■ Instruction:
The data that follows is to be copied exactly, with each image removed.

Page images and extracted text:

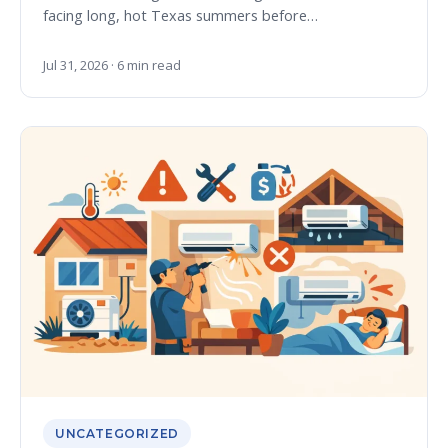
facing long, hot Texas summers before…
Jul 31, 2026 · 6 min read
UNCATEGORIZED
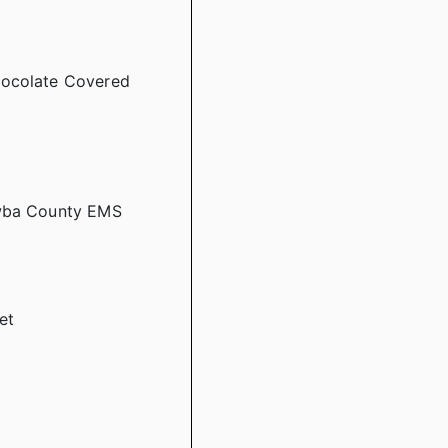
hocolate Covered
awba County EMS
et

■ Answer section:
facing long, hot Texas summers before…
Jul 31, 2026 · 6 min read
UNCATEGORIZED
hocolate Covered
awba County EMS
et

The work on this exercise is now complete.